Nicole Meng,Caleb Manicke,David Chen,Yingjie Lao,Caiwen Ding,Pengyu Hong,Kaleel Mahmood
Abstract:Adversarial examples represent a serious issue for the application of machine learning models in many sensitive domains. For generating adversarial examples, decision based black-box attacks are one of the most practical techniques as they only require query access to the model. One of the most recently proposed state-of-the-art decision based black-box attacks is Triangle Attack (TA). In this paper, we offer a high-level description of TA and explain potential theoretical limitations. We then propose a new decision based black-box attack, Triangle Attack with Reinforcement Learning (TARL). Our new attack addresses the limits of TA by leveraging reinforcement learning. This creates an attack that can achieve similar, if not better, attack accuracy than TA with half as many queries on state-of-the-art classifiers and defenses across ImageNet and CIFAR-10.

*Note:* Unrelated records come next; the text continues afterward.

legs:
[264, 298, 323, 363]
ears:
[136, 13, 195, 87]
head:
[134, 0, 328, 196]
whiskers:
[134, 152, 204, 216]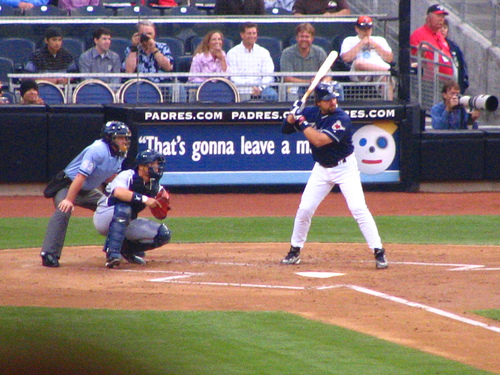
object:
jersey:
[281, 105, 355, 164]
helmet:
[313, 83, 339, 100]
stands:
[3, 0, 423, 194]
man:
[429, 80, 481, 130]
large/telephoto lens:
[459, 94, 498, 110]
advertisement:
[129, 110, 399, 186]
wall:
[1, 100, 419, 190]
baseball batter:
[278, 48, 390, 272]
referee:
[35, 118, 133, 268]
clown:
[350, 124, 397, 174]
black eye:
[376, 136, 388, 149]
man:
[121, 19, 173, 83]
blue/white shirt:
[120, 40, 175, 83]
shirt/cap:
[407, 4, 456, 80]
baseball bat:
[289, 50, 338, 115]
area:
[0, 302, 500, 375]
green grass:
[2, 306, 498, 375]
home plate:
[295, 271, 347, 279]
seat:
[197, 77, 242, 106]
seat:
[115, 76, 162, 104]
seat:
[69, 76, 116, 104]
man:
[410, 2, 458, 95]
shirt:
[407, 21, 455, 78]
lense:
[474, 95, 478, 108]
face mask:
[111, 134, 131, 152]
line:
[342, 282, 500, 335]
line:
[163, 280, 313, 290]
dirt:
[0, 238, 500, 371]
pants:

What problem does this paper attempt to address?
The problem that this paper attempts to solve is: how to improve the existing decision - making black - box attack methods (especially Triangle Attack, abbreviated as TA) to reduce the number of queries and increase the attack success rate. Specifically, in view of the theoretical limitations of TA in generating adversarial samples, the paper proposes a new decision - making black - box attack method based on reinforcement learning - Triangle Attack with Reinforcement Learning (TARL). This method aims to address the shortcomings of TA in adjusting the angle parameter α, thereby achieving more efficient attacks.
### Main problems and solutions
1. **Limitations of existing methods**:
- **Triangle Attack (TA)** is an efficient decision - making black - box attack method, but it has limitations in updating the angle parameter α. According to Proposition 1, a smaller angle α is more likely to find adversarial samples, while a larger angle α will result in a smaller perturbation. However, the update algorithm of TA cannot always guarantee to find the optimal solution, especially in some cases it may lead to attack failure.
2. **Proposal of a new method**:
- **TARL** optimizes the update of the angle parameter α by introducing the Q - learning algorithm in reinforcement learning. Specifically, TARL uses historical data to train an agent so that it can adaptively adjust the α value according to different decision - boundary shapes. This enables TARL to find better adversarial samples with fewer queries.
### Experimental verification
To verify the effectiveness of TARL, the author conducted the following experiments:
- **Experimental setup**: Two datasets (ImageNet and CIFAR - 10), 10 victim models and 1 defense model (Diffusion model) were used.
- **Experimental results**: Under a query budget of 500, TARL outperforms or achieves the same attack success rate as TA on most models, and even exceeds TA's performance on some models. In particular, when the RMSE is 0.05, the attack success rate of TARL is significantly increased.
### Summary
The main contributions of the paper are:
1. Proposing the TARL method, which solves the limitations of TA in updating the angle parameter α.
2. Verifying through experiments that TARL can maintain or even increase the attack success rate while reducing the number of queries.
3. Expanding the experimental scope, including more models and datasets, further verifying the generalization ability and robustness of TARL.
Through these improvements, TARL not only improves the efficiency of decision - making black - box attacks, but also provides new ideas for future research on adversarial attacks.